■ **PROBLEM DESCRIPTION**: Rewrite the entries below with every "common name" changed to "vernacular name" and everything else left unchanged.

--- Begin PROVIDED MATERIAL ---

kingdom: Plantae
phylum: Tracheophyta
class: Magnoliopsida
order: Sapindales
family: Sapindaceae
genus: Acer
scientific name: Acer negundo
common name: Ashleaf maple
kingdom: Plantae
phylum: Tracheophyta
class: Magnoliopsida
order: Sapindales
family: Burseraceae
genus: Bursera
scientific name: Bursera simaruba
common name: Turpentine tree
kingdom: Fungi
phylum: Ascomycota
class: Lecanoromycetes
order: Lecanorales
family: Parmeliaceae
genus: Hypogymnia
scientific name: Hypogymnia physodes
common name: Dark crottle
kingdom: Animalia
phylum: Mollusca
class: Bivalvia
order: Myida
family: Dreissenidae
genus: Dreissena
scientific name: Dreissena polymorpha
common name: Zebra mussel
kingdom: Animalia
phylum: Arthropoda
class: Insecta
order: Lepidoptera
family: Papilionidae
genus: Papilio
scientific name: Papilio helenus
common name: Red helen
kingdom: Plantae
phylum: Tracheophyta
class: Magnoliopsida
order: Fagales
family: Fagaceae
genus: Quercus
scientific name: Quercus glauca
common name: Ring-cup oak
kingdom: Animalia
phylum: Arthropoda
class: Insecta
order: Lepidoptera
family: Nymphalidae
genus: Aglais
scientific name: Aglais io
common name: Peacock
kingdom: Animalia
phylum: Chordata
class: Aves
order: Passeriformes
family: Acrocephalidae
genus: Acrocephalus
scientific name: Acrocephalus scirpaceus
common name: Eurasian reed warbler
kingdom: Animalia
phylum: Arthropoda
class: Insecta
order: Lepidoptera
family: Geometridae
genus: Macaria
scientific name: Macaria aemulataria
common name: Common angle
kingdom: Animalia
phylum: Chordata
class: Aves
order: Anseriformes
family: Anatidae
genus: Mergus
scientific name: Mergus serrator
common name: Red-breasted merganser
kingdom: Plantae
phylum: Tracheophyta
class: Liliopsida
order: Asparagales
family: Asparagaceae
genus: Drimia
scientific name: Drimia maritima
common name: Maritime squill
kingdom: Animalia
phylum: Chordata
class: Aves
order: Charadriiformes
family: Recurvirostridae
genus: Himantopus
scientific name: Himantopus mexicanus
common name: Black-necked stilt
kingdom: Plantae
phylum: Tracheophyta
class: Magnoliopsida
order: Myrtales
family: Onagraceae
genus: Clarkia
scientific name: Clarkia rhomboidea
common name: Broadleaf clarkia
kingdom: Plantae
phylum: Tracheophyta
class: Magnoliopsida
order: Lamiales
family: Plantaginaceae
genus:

--- End PROVIDED MATERIAL ---

■ **SOLVED EXERCISE**:
kingdom: Plantae
phylum: Tracheophyta
class: Magnoliopsida
order: Sapindales
family: Sapindaceae
genus: Acer
scientific name: Acer negundo
vernacular name: Ashleaf maple
kingdom: Plantae
phylum: Tracheophyta
class: Magnoliopsida
order: Sapindales
family: Burseraceae
genus: Bursera
scientific name: Bursera simaruba
vernacular name: Turpentine tree
kingdom: Fungi
phylum: Ascomycota
class: Lecanoromycetes
order: Lecanorales
family: Parmeliaceae
genus: Hypogymnia
scientific name: Hypogymnia physodes
vernacular name: Dark crottle
kingdom: Animalia
phylum: Mollusca
class: Bivalvia
order: Myida
family: Dreissenidae
genus: Dreissena
scientific name: Dreissena polymorpha
vernacular name: Zebra mussel
kingdom: Animalia
phylum: Arthropoda
class: Insecta
order: Lepidoptera
family: Papilionidae
genus: Papilio
scientific name: Papilio helenus
vernacular name: Red helen
kingdom: Plantae
phylum: Tracheophyta
class: Magnoliopsida
order: Fagales
family: Fagaceae
genus: Quercus
scientific name: Quercus glauca
vernacular name: Ring-cup oak
kingdom: Animalia
phylum: Arthropoda
class: Insecta
order: Lepidoptera
family: Nymphalidae
genus: Aglais
scientific name: Aglais io
vernacular name: Peacock
kingdom: Animalia
phylum: Chordata
class: Aves
order: Passeriformes
family: Acrocephalidae
genus: Acrocephalus
scientific name: Acrocephalus scirpaceus
vernacular name: Eurasian reed warbler
kingdom: Animalia
phylum: Arthropoda
class: Insecta
order: Lepidoptera
family: Geometridae
genus: Macaria
scientific name: Macaria aemulataria
vernacular name: Common angle
kingdom: Animalia
phylum: Chordata
class: Aves
order: Anseriformes
family: Anatidae
genus: Mergus
scientific name: Mergus serrator
vernacular name: Red-breasted merganser
kingdom: Plantae
phylum: Tracheophyta
class: Liliopsida
order: Asparagales
family: Asparagaceae
genus: Drimia
scientific name: Drimia maritima
vernacular name: Maritime squill
kingdom: Animalia
phylum: Chordata
class: Aves
order: Charadriiformes
family: Recurvirostridae
genus: Himantopus
scientific name: Himantopus mexicanus
vernacular name: Black-necked stilt
kingdom: Plantae
phylum: Tracheophyta
class: Magnoliopsida
order: Myrtales
family: Onagraceae
genus: Clarkia
scientific name: Clarkia rhomboidea
vernacular name: Broadleaf clarkia
kingdom: Plantae
phylum: Tracheophyta
class: Magnoliopsida
order: Lamiales
family: Plantaginaceae
genus:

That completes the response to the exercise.